Abstracting these atmospheres of bodily exertion the show further reflects upon ever-present advertisements for the active lifestyles that we may or may not aspire to. But as the curators also point out, people themselves display fewer boundaries in the gym arena, and the private is made public in open displays of self-endurance, or even leisure. Artists featured here explore the creation of these atmospheres via various mediums including specially designed lighting, partitions and sound, and employ their own bodies as well as ours in re-imagining these experiences.
About the curators
Co-curator David John Scarborough (b. 1991, lives and works in the East Midlands) presents Quitters, a new installation in which partitions and fabrics equally hide and reveal, heeding to misplaced glances and the peculiar proximal encounters with other bodies that we experience in changing rooms, saunas and swimming pools.
About the artists
Claire Davies (b.1987, lives and works in Nottingham) employs skin ‘textures’ used in 3D modelling, fans, binaural recordings and Pilate’s instructions to create the hypnotic sensation of ASMR (Autonomous Median Sensory Response).
In Chromo-Security Lights Joseph Legg (b. 1992, lives and works in Leeds) places coloured filters over public lighting, proposing a way of enhancing and distorting our daily experiences by transforming the modern-day city into a chromatic playground.
In Sparking Life, Pure Water, Healthy World Adham Faramawy (b. 1981, lives and works in London) uses liquid slippages between physical and digital effects to locate the body as a site for both the corporate and domestic. Faramawy both revises and revels in the infomercial aesthetic, challenging the homogenisation of health and wellbeing trends.
Co-curator Olivia Domingos (b. 1991, lives and works in London) draws from the voyeurism found in celebrity culture, inviting you to relax as Kim Kardashian West shows us how to fit into our jeans by Friday.
Aoife Mullan (b. 1990, lives and works in Dublin) employs fake social media narratives and personas to playfully inspect ideas of meritocracy and self-governance in gym culture.

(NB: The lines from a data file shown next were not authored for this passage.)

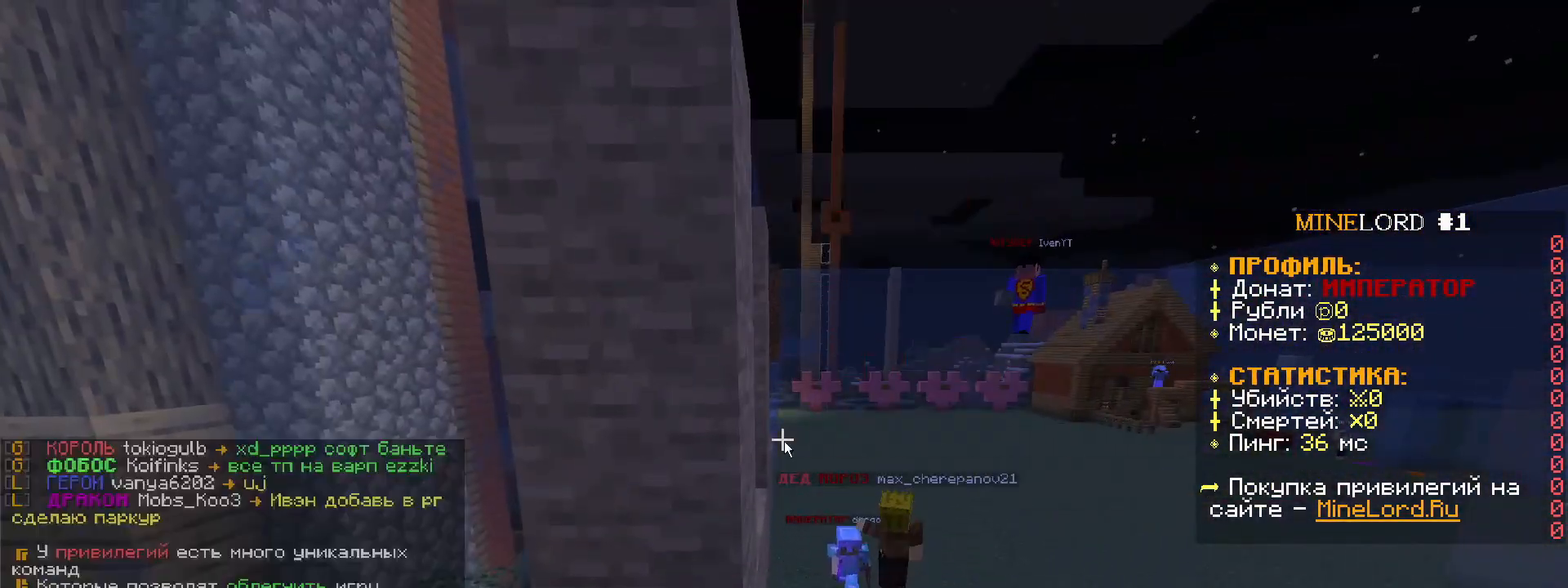
{"keys": [], "mouse": [], "mouse_move": "still", "events": []}
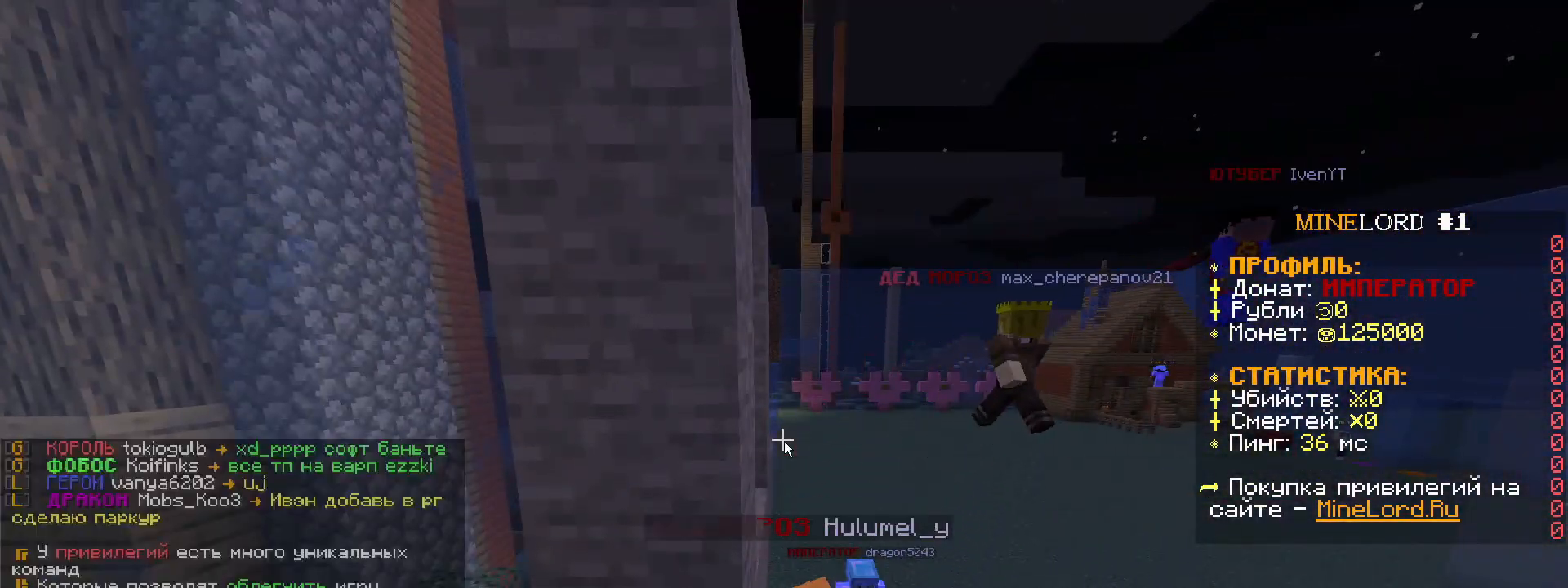
{"keys": ["a", "w"], "mouse": [], "mouse_move": "still", "events": [[433, "a", "down"], [467, "w", "down"]]}
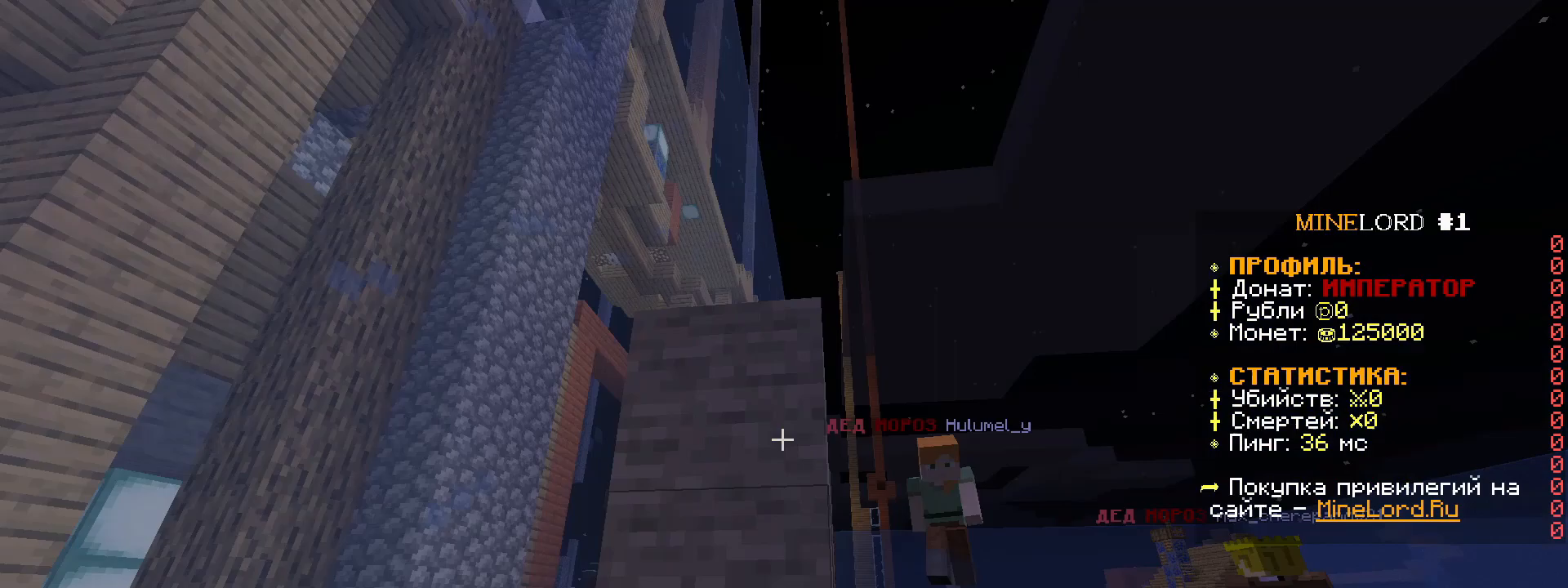
{"keys": [], "mouse": [], "mouse_move": "still", "events": [[167, "w", "up"], [300, "a", "up"]]}
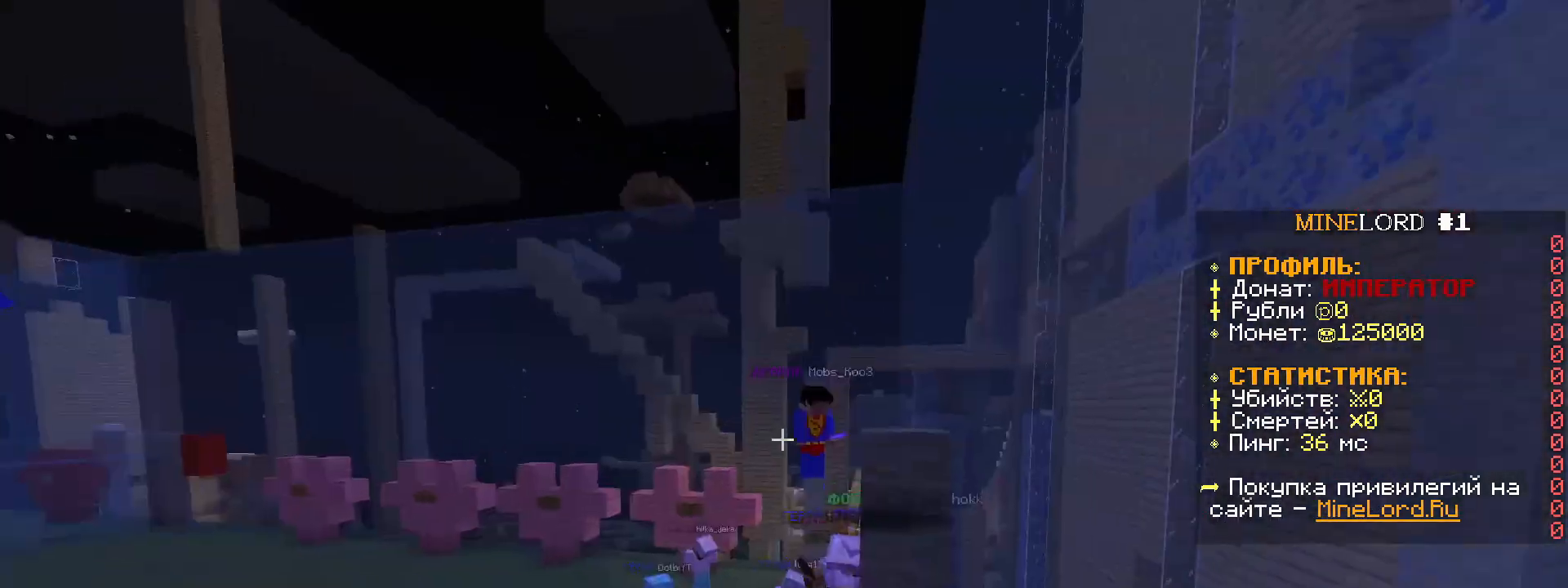
{"keys": [], "mouse": [], "mouse_move": "still", "events": [[34, "w", "down"], [101, "a", "down"], [401, "a", "up"], [401, "w", "up"]]}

Steven Mills (b. 1991, lives and works in Birmingham) presents himself as a commodity; and assisted by commercial materials to expand his limitations as an individual combines 3D printing, metals, silicon, protein powder and his own bodily fluids in an attempt at self-preservation.
In a collaborative work from George Chinnery (b. 1991, lives and works in the East Midlands) and Amy Pickles (b. 1990, lives and works in Glasgow) we see contrasting motifs from health retreats to faded industry, creating a narrative platform that playfully traces the rise of leisure, isolation and invisible labour.
Walking through the gallery Remixes Made by Tennis Data from James Murphy(b.1970, LCD Soundsystem) adds an almost haunting acoustic dimension to the show. Murphy transformed tennis data collected via the IBM cloud into real-time music through a generator, and the resulting audio was streamed live during each 2014 U.S. Open game. The sounds now serve as ghost-like reminders of each match.